You may want to play around with these parameters to see what gives
you the best results. One issue with implementing this like the
roulette wheel is that the Q-learning table for tic-tac-toe will have
both negative and positive values. Here's some pseudocode for
handling the negative values properly:
actionDict = table[stateKey]
actions = list of keys in actionDict
values = list of values in actionDict
if player is X
lowest = min(values)
reverse the sign of each value in values list
lowest = min(values)
if lowest < 0
constant = abs(lowest) + 0.1
add this constant to each value in values list to make all values positive
now perform modified roulette wheel selection using k
When updating the Q-values, if it is X's turn, then the
expected return should be based on the lowest expected value of
the next state. Similarly, when it is O's turn, then the
expected return should be based on the highest expected value
of the next state. This is similar to how minimax works. We assume
that the opponent will always make the best possible move.
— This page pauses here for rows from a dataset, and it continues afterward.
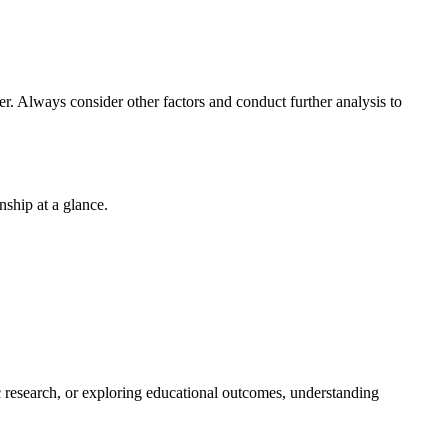
r. Always consider other factors and conduct further analysis to
nship at a glance.
ic research, or exploring educational outcomes, understanding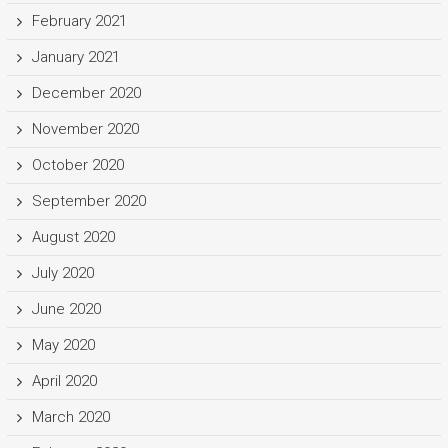
February 2021
January 2021
December 2020
November 2020
October 2020
September 2020
August 2020
July 2020
June 2020
May 2020
April 2020
March 2020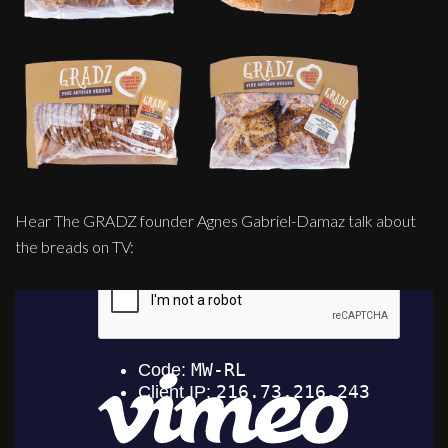
Hear The GRADZ founder Agnes Gabriel-Damaz talk about
the breads on TV: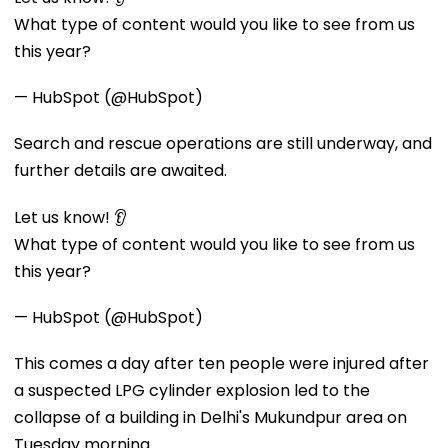
What type of content would you like to see from us
this year?
— HubSpot (@HubSpot)
Search and rescue operations are still underway, and
further details are awaited.
Let us know! 👂
What type of content would you like to see from us
this year?
— HubSpot (@HubSpot)
This comes a day after ten people were injured after
a suspected LPG cylinder explosion led to the
collapse of a building in Delhi's Mukundpur area on
Tuesday morning.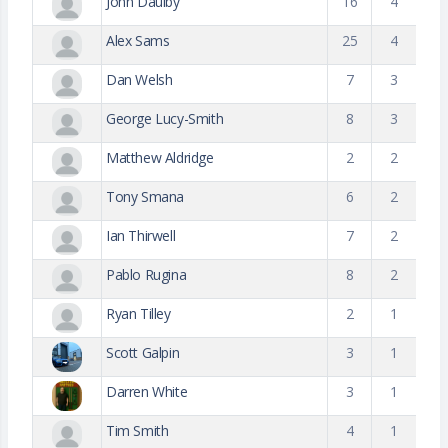
John Daulby
16
4
Alex Sams
25
4
Dan Welsh
7
3
George Lucy-Smith
8
3
Matthew Aldridge
2
2
Tony Smana
6
2
Ian Thirwell
7
2
Pablo Rugina
8
2
Ryan Tilley
2
1
Scott Galpin
3
1
Darren White
3
1
Tim Smith
4
1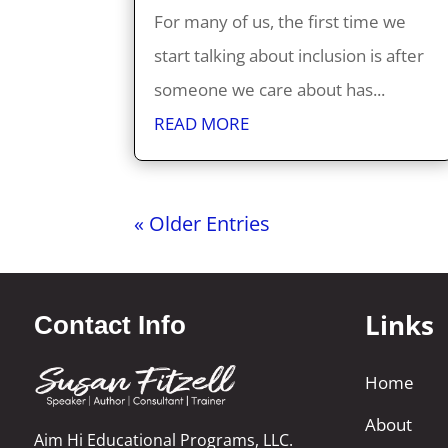
For many of us, the first time we
start talking about inclusion is after
someone we care about has...
READ MORE
« Older Entries
Links
Contact Info
Home
About
Aim Hi Educational Programs, LLC.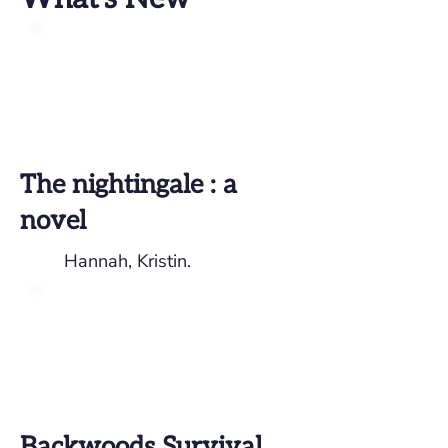
The nightingale : a
novel
Hannah, Kristin.
Backwoods Survival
The method that executes Q-learning should run for a certain number of
games, rather than steps. Be sure to call the TicTacToe
method resetGame() at the end of every game. This will reset
the board and switch the starting player from the previous game.
Using the exploration strategy discussed about, it should take about
30,000 games to start to learn reasonable play.
Because the learning process takes some time, you should save the
state of the Q-learning object at the end of training. You should use
Python's pickle module to do this. The pickle
module implements an algorithm for serializing and de-serializing a
Python object structure. ``Pickling'' is the process whereby a Python
object hierarchy is converted into a byte stream, and ``unpickling''
is the inverse operation, whereby a byte stream is converted back into
an object hierarchy. In other words, you can save the entire state of
an object to a file, and then later restore that object.
Once Q-learning is complete, you will need a way to test the learned
strategy. Add a method to the Q-learning class called
playOptimally(board, player). It takes a board and a player
and uses the Q-values table to determine the best move. It should
print out all the Q-values for a given state, so that you can verify
that the learned values make sense. Then it should return the best
move. For X, the best move will be the highest valued action.
For O. the best move will be the lowest valued action. Edit
the file useLearnedStrategy.py, so that it unpickles the
saved Q-learning object and then allows a human player to play against
the Q-learning player choosing optimal moves in a game of tic-tac-toe.
In the file analyzeResults.txt discuss the learned strategy.
Give details on the amount of training you did as well as the best
parameter settings for the learning rate and discount. Give specific
examples of how your Q-learner values states. Does it always take an
immediate win, if one exists? Does it always block an opponent's
possible win in the next move? Does it set itself up for guaranteed
wins, when possible? What are its shortcomings?
The following suggestions are NOT required, and should only be
attempted once you have successfully completed tic-tac-toe.
Reduce the size of the Q-table for tic-tac-toe by using the symmetry
of the board.
Rather than explicity representing the Q-values table, use a neural
network to approximate the table.
Apply Q-learning to a different game.
Once you are satisfied with your programs and analysis, hand them in by typing
handin63 at the unix prompt. Be sure to update all of the
- qlearn.py: Implement Q-learning to handle a game setting.
- useLearnedStrategy.py: Implement a program to use the
learned Q-values table to play tic-tac-toe versus a human player.
- analyzeResults.txt: Describe the learned strategy.